**Source text**.
--- --- ---

Similarly, operators want access to real-time data to better address issues before they escalate. “Staff want alerts to grab their attention if a process value goes out of bounds,” said Dee Brown, principal and co-founder of Brown Engineers. 

However, organizations face several challenges in developing data-rich reports. For those relying on data in spreadsheets, viewing numbers in tabular form makes it difficult to identify trends or anomalies, Rojas said. “You could go out and create fancy spreadsheets that will graph the information,” he said. “But it’s hard to quickly compare information from today’s data to last month or last year. If you don’t have all of that information on the spreadsheet, it will be a challenge and a waste of time to create some type of meaning.” 

Additionally, HMI or SCADA systems can have limited data storage or lack the flexibility to review data being captured, Rojas said. Finally, using third party software to retrieve reports requires staff to learn (and the organization to pay for) another tool. 

Thankfully, a lot has changed with modern SCADA technology over the past decade, Brown said. Trends and reporting structures can all be built into the same user interface without the need for third party tools. Reports can be quickly configured and scheduled automatically so they’re ready in your inbox to view every morning. 

A big advantage to using modern SCADA technology is faster access to reports, greatly saving time, Brown said. Brown said his client at Central Arkansas Water was impressed with how quickly Ignition’s data historian could retrieve data compared with older systems. “The speed of which it can store and retrieve data, the speed to retrieve trends from multiple parts of the system – when that’s your job all day every day, it’s a very nice feature,” Brown said.

--- --- ---

[Records from a dataset]
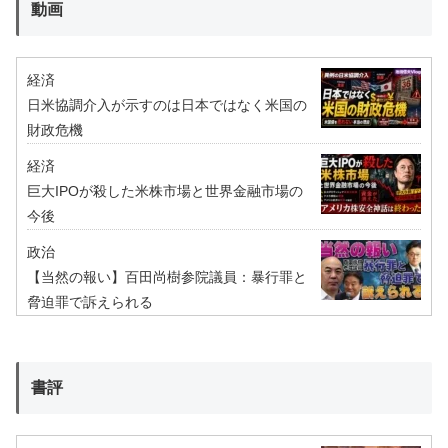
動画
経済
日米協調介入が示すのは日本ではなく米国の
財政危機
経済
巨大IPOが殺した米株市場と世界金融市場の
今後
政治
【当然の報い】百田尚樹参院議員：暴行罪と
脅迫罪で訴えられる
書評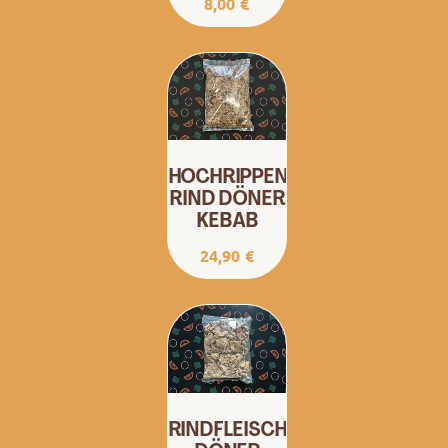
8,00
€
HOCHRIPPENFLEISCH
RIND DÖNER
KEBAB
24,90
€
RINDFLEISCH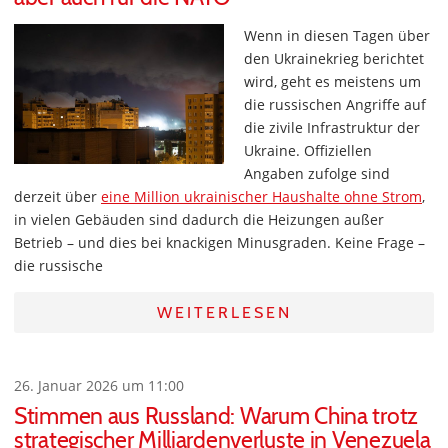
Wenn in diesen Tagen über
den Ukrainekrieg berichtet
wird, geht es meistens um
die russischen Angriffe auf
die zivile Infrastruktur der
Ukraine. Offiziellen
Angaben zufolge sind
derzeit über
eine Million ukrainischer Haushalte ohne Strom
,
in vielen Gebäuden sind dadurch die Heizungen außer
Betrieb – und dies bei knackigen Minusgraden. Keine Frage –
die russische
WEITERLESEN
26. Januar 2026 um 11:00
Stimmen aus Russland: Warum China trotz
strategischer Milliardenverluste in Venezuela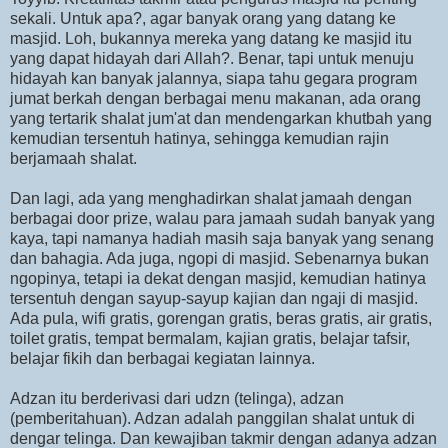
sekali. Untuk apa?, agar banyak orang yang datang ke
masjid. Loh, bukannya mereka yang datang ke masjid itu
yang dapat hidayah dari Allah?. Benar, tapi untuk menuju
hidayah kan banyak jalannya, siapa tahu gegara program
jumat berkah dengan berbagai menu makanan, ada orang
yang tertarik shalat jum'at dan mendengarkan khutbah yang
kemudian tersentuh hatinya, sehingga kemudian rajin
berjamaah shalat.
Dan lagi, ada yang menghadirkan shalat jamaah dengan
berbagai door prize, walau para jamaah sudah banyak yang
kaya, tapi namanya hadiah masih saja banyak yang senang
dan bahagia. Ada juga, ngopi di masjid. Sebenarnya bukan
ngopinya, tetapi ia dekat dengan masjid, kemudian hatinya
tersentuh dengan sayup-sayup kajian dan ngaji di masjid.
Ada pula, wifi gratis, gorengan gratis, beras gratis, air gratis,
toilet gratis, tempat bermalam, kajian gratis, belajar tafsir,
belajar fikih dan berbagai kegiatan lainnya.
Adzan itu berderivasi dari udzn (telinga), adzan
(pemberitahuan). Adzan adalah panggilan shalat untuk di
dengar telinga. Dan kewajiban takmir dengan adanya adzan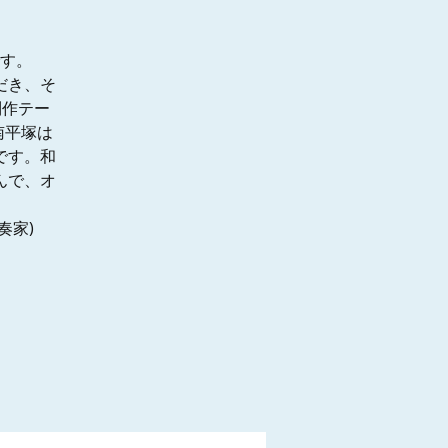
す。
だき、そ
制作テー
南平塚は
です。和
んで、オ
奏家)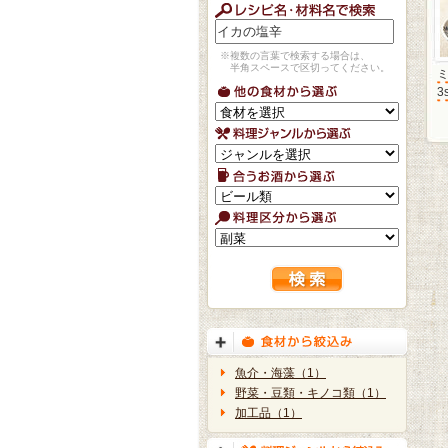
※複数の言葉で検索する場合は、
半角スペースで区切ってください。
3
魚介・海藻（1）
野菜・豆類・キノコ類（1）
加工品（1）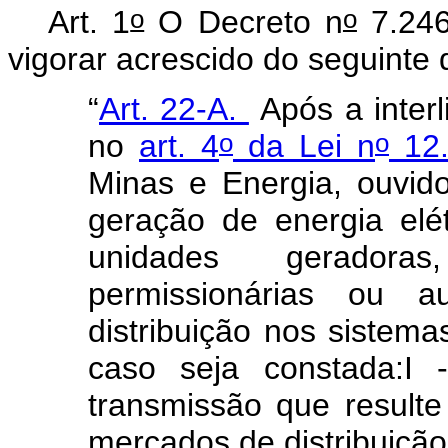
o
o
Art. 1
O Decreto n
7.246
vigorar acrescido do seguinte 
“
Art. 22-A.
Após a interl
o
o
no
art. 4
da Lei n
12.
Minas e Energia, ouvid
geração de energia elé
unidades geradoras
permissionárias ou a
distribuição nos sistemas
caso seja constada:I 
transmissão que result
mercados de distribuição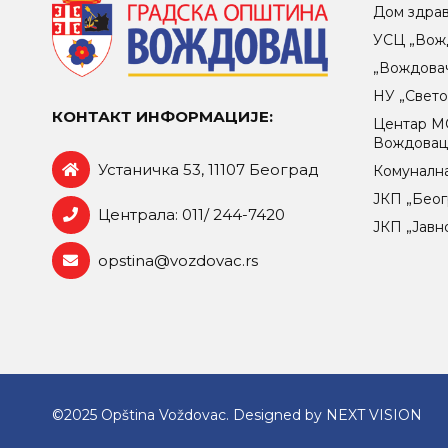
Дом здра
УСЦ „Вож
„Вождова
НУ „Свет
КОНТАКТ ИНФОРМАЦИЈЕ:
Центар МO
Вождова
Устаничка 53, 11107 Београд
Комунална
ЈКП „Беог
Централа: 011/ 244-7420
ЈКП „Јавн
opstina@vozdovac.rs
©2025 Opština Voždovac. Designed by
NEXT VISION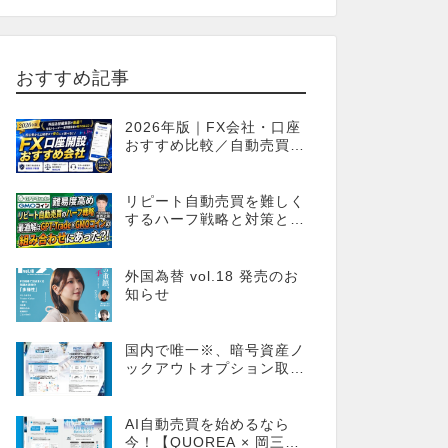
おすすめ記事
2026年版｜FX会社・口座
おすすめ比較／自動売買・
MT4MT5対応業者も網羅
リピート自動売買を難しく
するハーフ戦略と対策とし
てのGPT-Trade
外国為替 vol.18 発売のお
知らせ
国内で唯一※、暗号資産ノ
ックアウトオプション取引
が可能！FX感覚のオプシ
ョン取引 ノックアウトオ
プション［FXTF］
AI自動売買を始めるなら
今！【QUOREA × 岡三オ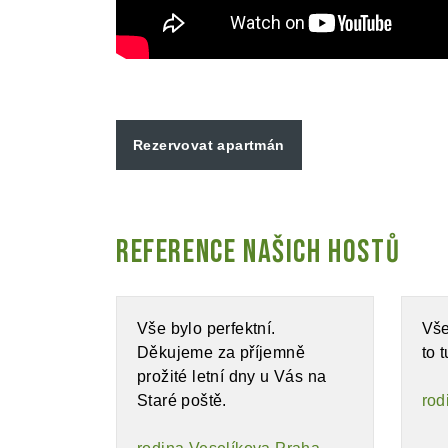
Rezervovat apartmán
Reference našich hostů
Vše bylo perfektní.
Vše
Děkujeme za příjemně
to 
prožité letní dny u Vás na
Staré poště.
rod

--- --- ---

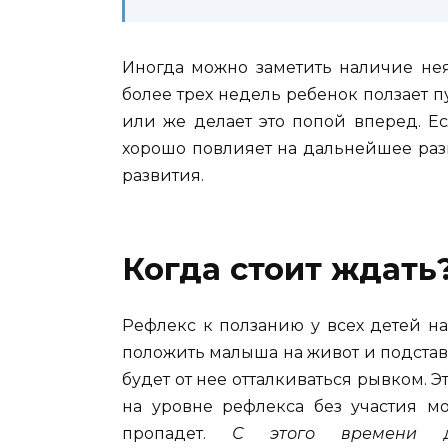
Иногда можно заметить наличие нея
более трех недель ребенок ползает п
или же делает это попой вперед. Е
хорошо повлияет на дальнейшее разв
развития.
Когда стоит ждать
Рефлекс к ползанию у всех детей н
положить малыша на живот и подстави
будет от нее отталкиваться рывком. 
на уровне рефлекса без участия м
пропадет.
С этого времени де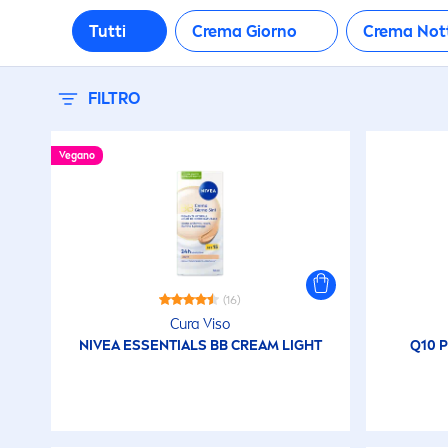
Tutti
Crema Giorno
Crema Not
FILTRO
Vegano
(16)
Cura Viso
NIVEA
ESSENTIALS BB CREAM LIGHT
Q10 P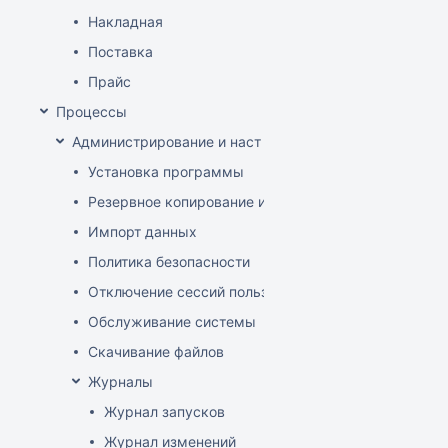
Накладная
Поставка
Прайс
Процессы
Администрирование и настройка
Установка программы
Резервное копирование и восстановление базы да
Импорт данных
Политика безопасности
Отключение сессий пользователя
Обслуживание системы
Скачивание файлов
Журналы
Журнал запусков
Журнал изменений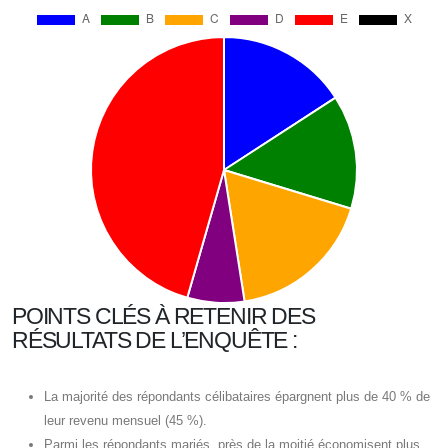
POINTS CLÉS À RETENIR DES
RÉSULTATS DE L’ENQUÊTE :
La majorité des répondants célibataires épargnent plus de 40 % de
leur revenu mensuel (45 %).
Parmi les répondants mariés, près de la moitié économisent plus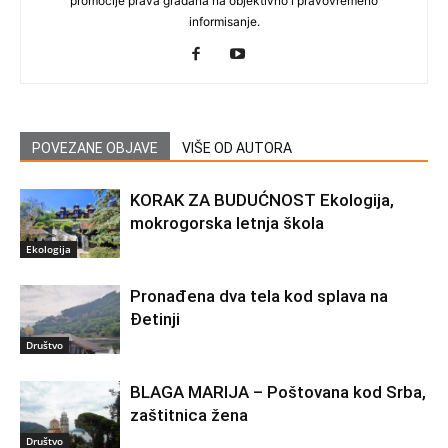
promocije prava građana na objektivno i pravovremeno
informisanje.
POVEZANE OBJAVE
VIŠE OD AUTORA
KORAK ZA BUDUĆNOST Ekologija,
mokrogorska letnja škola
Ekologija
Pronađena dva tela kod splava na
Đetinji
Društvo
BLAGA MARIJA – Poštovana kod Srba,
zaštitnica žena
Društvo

--- --- ---

**Exercise requirements**.
**1)** According to the article on SCADA reporting, what challenges do organizations face in developing data-rich reports? List each one.
**2)** In the article on SCADA reporting, what position does Dee Brown hold?
**3)** Pick up the article on SCADA reporting after its last sentence and keep writing it.
The rows are separate material and have no connection to the article on SCADA reporting.

**Responses for each task**.
**1)**
- With data in spreadsheets, numbers in tabular form make it hard to identify trends or anomalies.
- HMI or SCADA systems can have limited data storage or lack the flexibility to review the data being captured.
- Retrieving reports with third party software means staff must learn another tool, and the organization must pay for it.

**2)** Principal and co-founder of Brown Engineers.

**3)**
Rojas also used the Ignition industrial application platform to help one of his clients automate data gathering for a monthly surface water operating report required of all municipalities for the Texas Commission on Environmental Quality. “We’ve been able to gather all the data points needed for that report and automate the data into that report for them,” he said. “It was all done with Ignition.”

Both Rojas and Brown say their clients are interested in feeding external data into their systems. Modern SCADA software provides the ability to pull in a broad range of external data, such as rainfall, energy usage and financial information, into reports. 

“Ignition is collecting data not only from PLCs, laboratory results and forms, but we’ve been able to gather information from websites and scrape data such as rainfall in the area, and then import that information at the same time,” Rojas said. “Now you have a system grabbing data from your plant, laboratories and an external system, and can graphically see that data at the same time. I can see the level of my tanks as well as the rainfall and alkalinity of the water on that day.”

Incorporating this additional information into reports provides greater context for decision makers. One client debating whether a new membrane bioreactor (MBR) system would allow them to save on energy costs leveraged Ignition to calculate how much energy motors and pumps used in the old system and compared that with energy usage on the new system, Rojas said. Staff could track a dollar amount of how much they were saving per minute, hour and day. Based on this information, the client decided to move forward with the new MBR system.

With the ease of creating dynamic, mobile-responsive reports quickly, it’s easy to take the advancements in SCADA reporting over the past decade for granted. 

“If a water plant needs to pull flow and turbidity data at 15 minute intervals throughout the day to send to the Health Department, now we can quickly configure a report with the exact intervals we need and pull and retrieve that from the database,” Brown said. “The features are so smooth and seamless, we forget how difficult it was to do 10 years ago.” 

Instead of squinting at a spreadsheet, modern SCADA technology helps staff easily interpret data so they can best do their jobs. 

“We’ve been using Ignition for more than eight years, and it doesn’t cease to amaze me how far we can leverage the system,” Rojas said. “You can create beautiful and insightful reports with Ignition. It’s the best mixture of all the benefits of spreadsheets, graphics and charts.”